“Musicians should never forget that we’re blessed.We have a special gift that people can enjoy through us. We’ve had the good fortune to receive this and pass it along to others.” —Ed Thigpen
Drummer, Ed Thigpen, who died a few years ago, performed with some true jazz greats, particularly pianist’s Billy Taylor and Oscar Peterson. While I never met Ed, or heard him perform in person, I remember listening to him on records as I was growing up. He had a great sense of swing. And, as the above quotes illustrates, a great spirit with a sense of purpose in sharing his music as a blessing.
I’m continuing to review some of my journal entries from several years ago. I thought you might enjoy the following reflection written after performing at a fundraising event in Wilmington, Vermont for an organization called “Twice Blessed.”
It was not the usual Oîkos affair rooted in worship, but the music had a spiritual energy. “Twice Blessed” is a community thrift store that provides goods and services (at low cost) to help those in need. We were playing to raise funds to help the organization continue to provide financial help where it was needed most. The irony of the fundraiser was that it took place at exactly the time when the US banking and financial system seemed in terminal meltdown. (Looking back, who would have guessed the financial turmoil that would ensue?). And, who do you suppose was in the audience? None other than Alan Greenspan (who had recently retired as Chair of the Federal Reserve).
I didn’t know he was in the audience while I was playing and only found out after the gig. So, I never had the chance to get his opinion on the economic catastrophe taking place at that very moment. Not that I would have understood a word he might have said. Economics to me might as well be rocket science. So, a further irony was that on my four-hour drive back to Lake Winnipesauke where I was vacationing, I thought about economy.
The name of my band, Oîkos, is derived from the Greek—literally, a house or abode where one makes a home. It is the root for some very significant words: ecumenism, ecology, and economy. Used in a biblical sense, the “economic” sense of oîkos is most often translated as stewardship—one who manages a household, a steward unto whom much responsibility is entrusted.
So the name of my musical endeavor is, at its very core, an affirmation that the music we create is no mindless, frivolous thing, but a responsibility entrusted by our Muse. The very act of engaging in the creative enterprise of spontaneous composition is not for the faint of heart. It is an act of faith—faith that the music is grounded and supported by the ensemble and has something of value to offer to the listener and, might I add, to God. It is an act of stewardship—nurturing a creative impulse, making oneself completely open to the moment to share a creative vision, which is a deeply spiritual undertaking.

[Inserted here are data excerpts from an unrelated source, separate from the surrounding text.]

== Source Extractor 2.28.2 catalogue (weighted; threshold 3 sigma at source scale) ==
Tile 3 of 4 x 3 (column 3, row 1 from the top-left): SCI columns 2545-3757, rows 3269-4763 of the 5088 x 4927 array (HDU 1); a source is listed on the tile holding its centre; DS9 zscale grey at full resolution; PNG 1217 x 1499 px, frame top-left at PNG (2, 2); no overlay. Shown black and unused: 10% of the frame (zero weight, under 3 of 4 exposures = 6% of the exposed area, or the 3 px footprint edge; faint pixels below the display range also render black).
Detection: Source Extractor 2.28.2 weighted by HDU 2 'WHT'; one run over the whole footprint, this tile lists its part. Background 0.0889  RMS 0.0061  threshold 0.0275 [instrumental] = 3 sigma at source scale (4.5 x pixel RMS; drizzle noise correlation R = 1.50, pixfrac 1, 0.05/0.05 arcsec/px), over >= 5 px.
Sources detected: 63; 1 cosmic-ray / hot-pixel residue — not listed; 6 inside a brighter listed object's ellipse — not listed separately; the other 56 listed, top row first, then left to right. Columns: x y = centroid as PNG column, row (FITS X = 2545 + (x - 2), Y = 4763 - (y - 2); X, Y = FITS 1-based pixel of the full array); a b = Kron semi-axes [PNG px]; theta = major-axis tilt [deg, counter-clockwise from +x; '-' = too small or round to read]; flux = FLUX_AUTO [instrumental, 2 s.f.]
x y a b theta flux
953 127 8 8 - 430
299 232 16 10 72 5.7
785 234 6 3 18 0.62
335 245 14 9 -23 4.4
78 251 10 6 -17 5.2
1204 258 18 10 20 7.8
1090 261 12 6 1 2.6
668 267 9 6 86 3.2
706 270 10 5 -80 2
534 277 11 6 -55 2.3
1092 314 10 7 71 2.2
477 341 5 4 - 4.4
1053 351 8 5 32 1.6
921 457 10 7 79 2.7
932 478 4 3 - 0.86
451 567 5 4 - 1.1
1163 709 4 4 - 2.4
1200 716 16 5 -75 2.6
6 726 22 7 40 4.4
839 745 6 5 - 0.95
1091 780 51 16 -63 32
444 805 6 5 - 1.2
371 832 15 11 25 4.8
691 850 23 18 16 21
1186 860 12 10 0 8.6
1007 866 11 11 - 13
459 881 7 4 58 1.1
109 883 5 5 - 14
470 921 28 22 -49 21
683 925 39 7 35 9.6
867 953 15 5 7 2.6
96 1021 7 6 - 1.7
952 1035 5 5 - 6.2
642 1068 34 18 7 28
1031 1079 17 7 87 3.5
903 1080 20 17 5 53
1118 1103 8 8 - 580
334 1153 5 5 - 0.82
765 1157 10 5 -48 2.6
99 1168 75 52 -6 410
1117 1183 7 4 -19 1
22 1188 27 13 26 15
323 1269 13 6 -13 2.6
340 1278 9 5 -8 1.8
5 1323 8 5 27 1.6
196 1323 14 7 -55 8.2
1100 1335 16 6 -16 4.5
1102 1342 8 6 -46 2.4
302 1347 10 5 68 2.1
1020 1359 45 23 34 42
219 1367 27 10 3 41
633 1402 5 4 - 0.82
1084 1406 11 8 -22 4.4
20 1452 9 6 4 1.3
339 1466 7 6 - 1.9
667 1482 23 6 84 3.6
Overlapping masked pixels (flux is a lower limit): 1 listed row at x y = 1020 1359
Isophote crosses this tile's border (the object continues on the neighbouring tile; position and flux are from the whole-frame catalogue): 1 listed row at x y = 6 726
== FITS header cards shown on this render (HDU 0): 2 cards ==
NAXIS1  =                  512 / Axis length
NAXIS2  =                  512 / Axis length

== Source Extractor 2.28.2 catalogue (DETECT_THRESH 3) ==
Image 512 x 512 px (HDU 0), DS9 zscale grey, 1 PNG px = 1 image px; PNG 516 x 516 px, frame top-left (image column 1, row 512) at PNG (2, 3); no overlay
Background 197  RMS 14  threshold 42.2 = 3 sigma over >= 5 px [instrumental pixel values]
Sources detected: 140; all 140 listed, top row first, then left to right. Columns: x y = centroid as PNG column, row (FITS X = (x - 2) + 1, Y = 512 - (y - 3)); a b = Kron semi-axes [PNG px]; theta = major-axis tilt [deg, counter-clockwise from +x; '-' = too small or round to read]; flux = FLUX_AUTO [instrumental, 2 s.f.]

So economics has everything to do with music, a realization that what we play is a gift, an offering of stewardship to the Creator.
I had heard that Alan Greenspan started off as a music major and played tenor saxophone when he was young, and has picked up his horn again and is jamming in southern Vermont. I doubt whether our paths will cross again, but if so I’d very much like to ask his economic advice regarding the “economy” of improvisation—sharing the gift of our musical blessings.